No, what I love about the coming of July and the approach of August is the gradually building excitement as the city prepares for the largest cluster of arts festivals in the world. The huge book festival in Charlotte Square comes in late August, but other events are much earlier: the Jazz & Blues Festival is already here, and half the center of town is barricaded off for it. But the core of the festival season, more significant even than the high-culture Edinburgh International Festival itself, is the Edinburgh Festival Fringe (odd though it may sound to have a fringe as a core). The Fringe is absolutely enormous, dwarfing everything else put together. Quite apart from the music, experimental theater, burlesque, improv, dance, children’s shows, circus acts, and other genres, every standup comedian in the country (and quite a few from America and elsewhere) will show up in Edinburgh during August to try out the new shows that they will tour with in the fall or perform on radio or TV. This year the Fringe will host 50,000 performances.

How many will I be at? Well, proportionally, of course, virtually none of them. But getting tickets (they sell out at a head-spinning rate, and the queues are long) isn’t everything. I just enjoy the swirling crowds everywhere. The whole city is like one huge street party. Performers and their friends and supporters wander amongst the crowds handing out fliers and sometimes coupons for free tickets that evening if the house might have empty seats. Under the window of my office, the BBC sets up a big tent campus with performance space and ticket booths and coffee stalls and big screens and restaurants and bars and fast-food stands and seating areas. The area is thronged with people from morning till midnight. Some colleagues grumble, but not me. I love it.

• _Work to be completed_
Answer these questions about the Edinburgh festivals text above:
(a) Where is the huge book festival held?
(b) How many performances will the Fringe host this year?
(c) What does the BBC set up under the window of the writer's office?

• _Data_
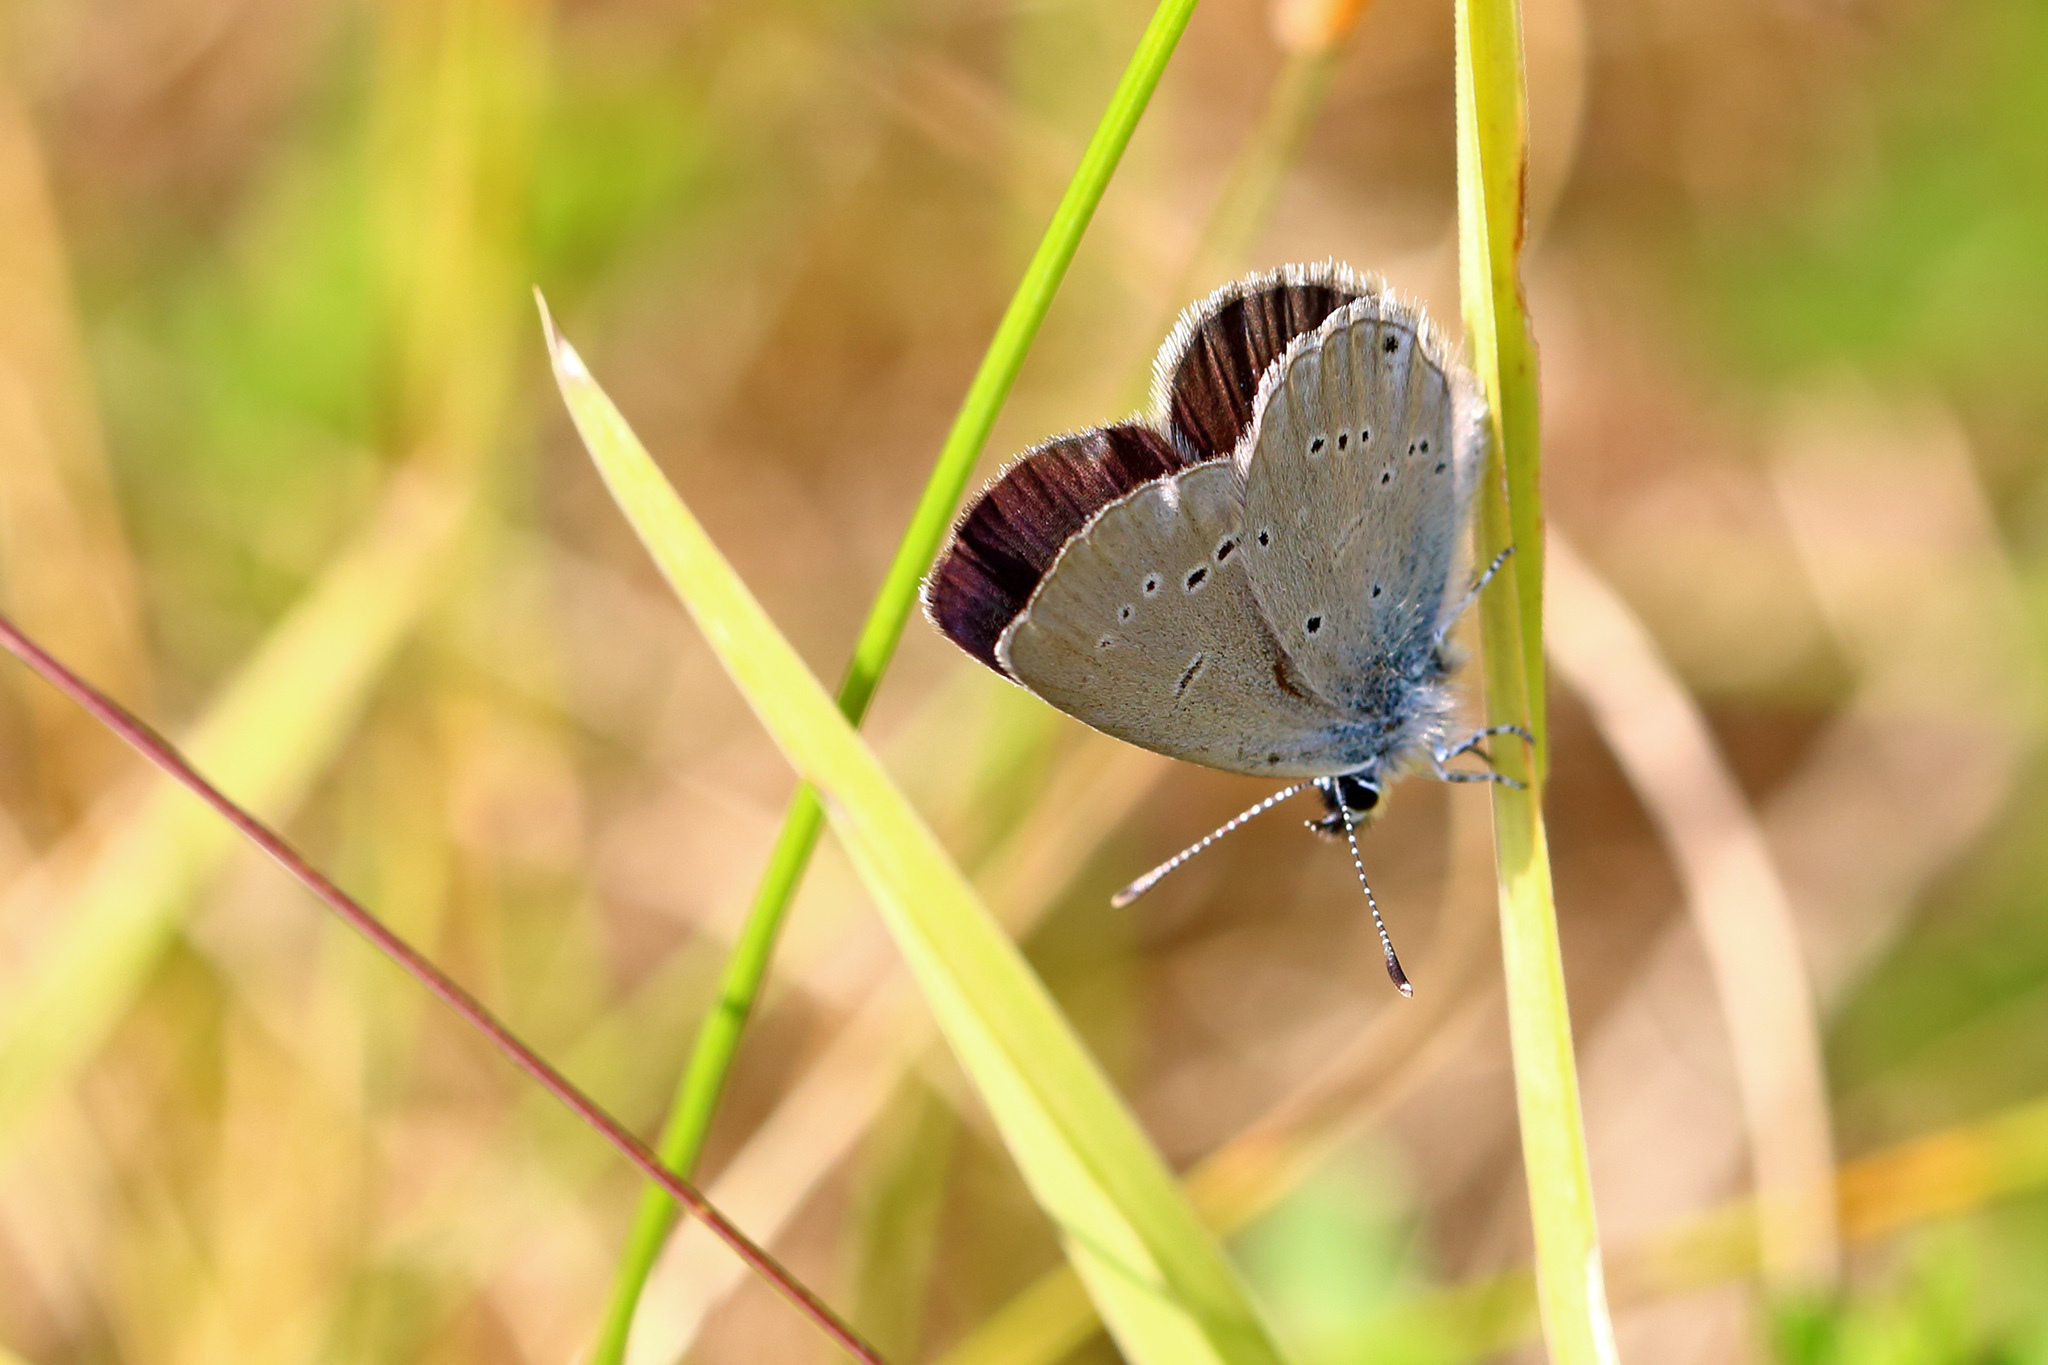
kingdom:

• _Task solution_
(a) In Charlotte Square.
(b) 50,000.
(c) A big tent campus with performance space, ticket booths, coffee stalls, big screens, restaurants, bars, fast-food stands and seating areas.